Food — there is so much that we put into it in terms of effort, time and creativity that we end up producing over one and half times more food than is needed to feed the entire world population, or in other words, enough food to feed over 10 billion bellies. It is not just that we produce an overabundance of food; we also devour huge portions of it. For instance, an average person will consume over 100 tons of food and nearly 50,000 liters of water in his lifetime.
Sometimes it just seems like everything that we do is for food; since history, our bored tongues, demands for new tastes and the sheer love of food have led to the evolving the process of cooking and eating into an art. We have found hundreds of ways to cook up a particular ingredient and in the process numerous cuisines, food shows, cooking techniques and cookware have evolved.
As Kahlil Gibran wrote, "But since you must kill to eat, and rob the newly born of its mother's milk to quench your thirst, let it then be an act of worship,” we took this as our talisman and dived in full-throttle into worshipping food. We have become acolytes of cooking, eating, tasting, and celebrating food. We grow food in huge amounts; we store them in jars in vinegar, sugar, salt. We grow them in different sizes, shapes, colors, tastes, textures, breeds and classes and transport them around the world.
In the Americas, well before the arrival of Columbus, prehistoric farmers had developed hundreds of varieties of corn, beans and tomatoes, as well as dozens of pepper breeds, all in a range of gorgeous and gaudy colors. While this variety came from decades of laborious selection and breeding, modern crop breeders can create dozens of flashy and flavorful new food hybrids in just a year.

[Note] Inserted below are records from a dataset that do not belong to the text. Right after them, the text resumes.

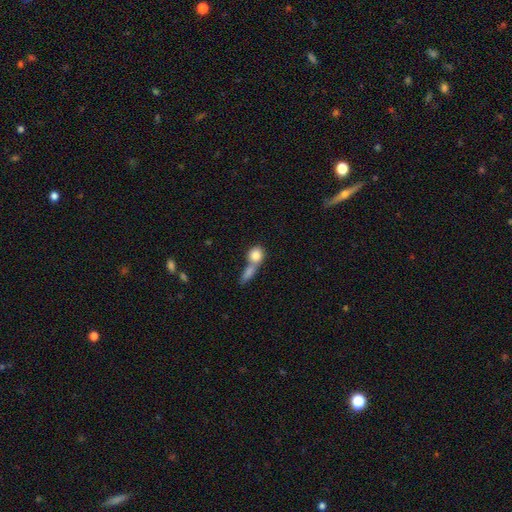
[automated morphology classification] smooth 81%, featured or disk 12%, star or artifact 7%. Down the decision tree: how rounded — round (69%); merging — merger (59%).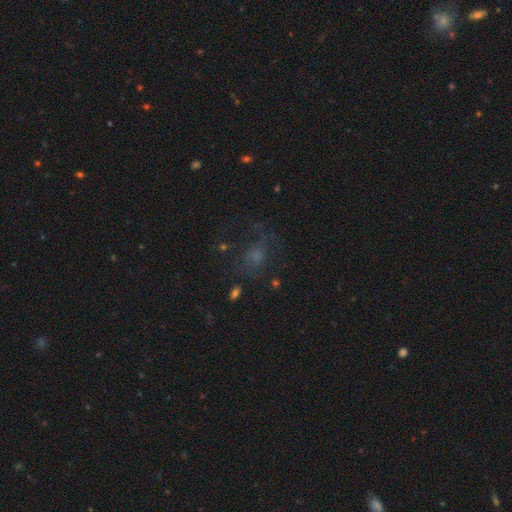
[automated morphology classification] This is marginally a smooth galaxy (37%). Merging: possibly none (53%).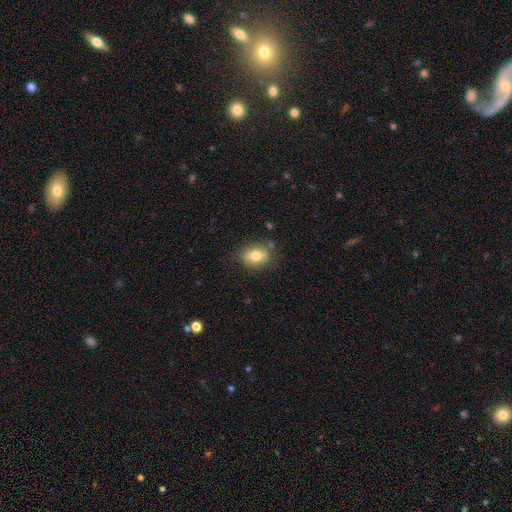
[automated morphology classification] Smooth or featured? Predicted: smooth (p=0.77). How rounded? Predicted: in between (p=0.68). Merging? Predicted: none (p=0.77).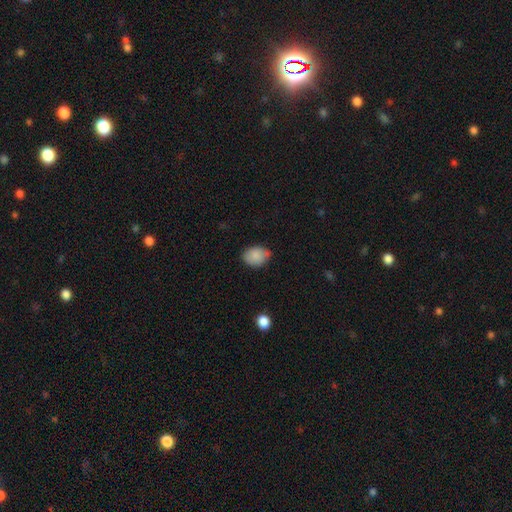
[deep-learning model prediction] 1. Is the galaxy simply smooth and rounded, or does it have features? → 86% smooth, 8% star or artifact, 7% featured or disk.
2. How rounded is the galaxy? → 72% in between, 27% round, 1% cigar-shaped.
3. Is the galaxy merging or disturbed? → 66% none, 28% minor disturbance, 4% major disturbance, 2% merger.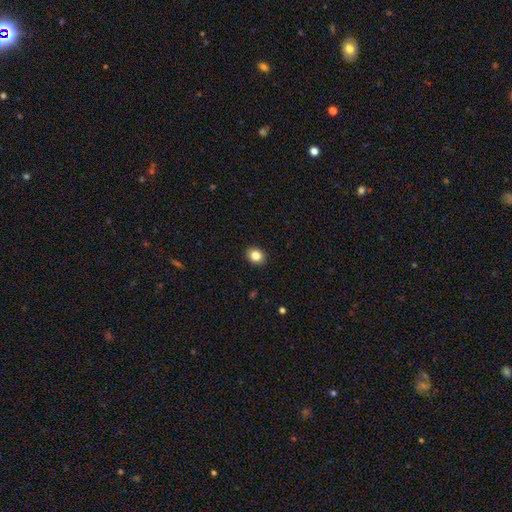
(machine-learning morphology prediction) smooth-or-featured: smooth: 84% | star or artifact: 10% | featured or disk: 6%
  how-rounded: round: 59% | in between: 40% | cigar-shaped: 1%
  merging: none: 91% | minor disturbance: 6% | major disturbance: 2% | merger: 1%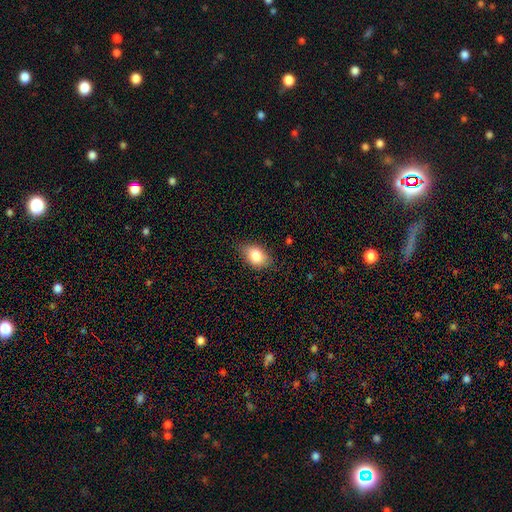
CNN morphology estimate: Overall: smooth (82%). How rounded: in between (83%). Merging: none (76%).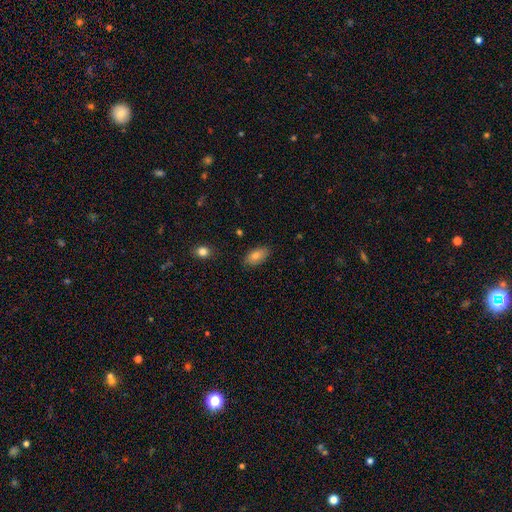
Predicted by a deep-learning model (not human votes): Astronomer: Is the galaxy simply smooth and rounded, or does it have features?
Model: smooth — 80%.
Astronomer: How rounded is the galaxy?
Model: in between — 92%.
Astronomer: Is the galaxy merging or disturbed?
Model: none — 85%.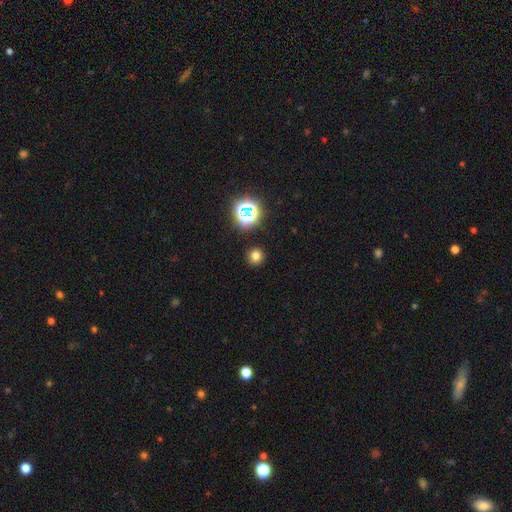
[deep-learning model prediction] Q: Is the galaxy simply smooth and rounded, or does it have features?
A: smooth — 73%.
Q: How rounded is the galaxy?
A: round — 91%.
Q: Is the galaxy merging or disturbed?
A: none — 91%.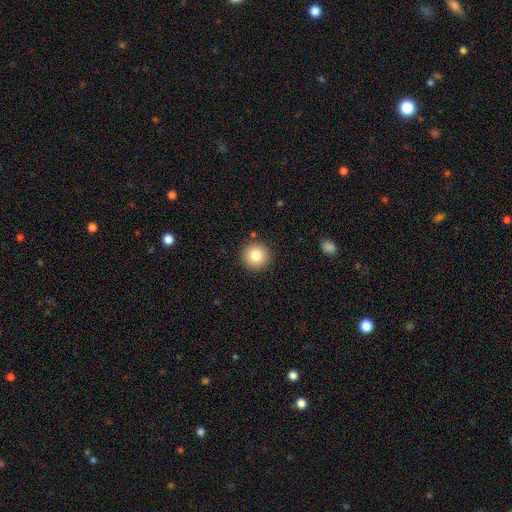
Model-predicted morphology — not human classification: type=smooth (82%); roundness=round (95%); merging=none (89%).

A company in China is said to produce pears that look exactly like a plump little Buddha, complete with folded arms, plump tummies, and meditative smiles - the secret is a plastic mold.
We now sell food across borders, across continents and oceans; food on our table could come from a farm down the road, across the country, or, in the case of some exotic foods, from somewhere half way across the world. So much has happened to food throughout history that it is interesting to take a peek into the dining rooms of famous figures and to examine the intersection of food, nature, culture and health fads over the years.
Although ancient Romans used metal spikes to winkle out snails, the fork did not appear with regularity until the 17th century. In the gilded world of late 19th-century America, flatware sets could extend to 30 types of forks, with various ones for shrimp, sardines, lobster, scallops, and oysters. This goes to show that the addiction to exotic foods and innovative forms of eating them that seem to have gripped us now is nothing new; dull food has always been old news.
Now, more than ever, food has become more than a mere meal; it has become, among others, a form of expression portraying our social standing, indicating our indulgence abilities. Food is also a gauge of our personal preferences for taste, textures, colors and flavors. It is our love for food that takes us to distant farm kitchens to taste fresh seasonal fare, or prepare a virtual meal online. Our penchant for the visual appeal of food has led to farmers and breeders coming up with a mind-boggling array of fruits and vegetables each vying to look better than the other.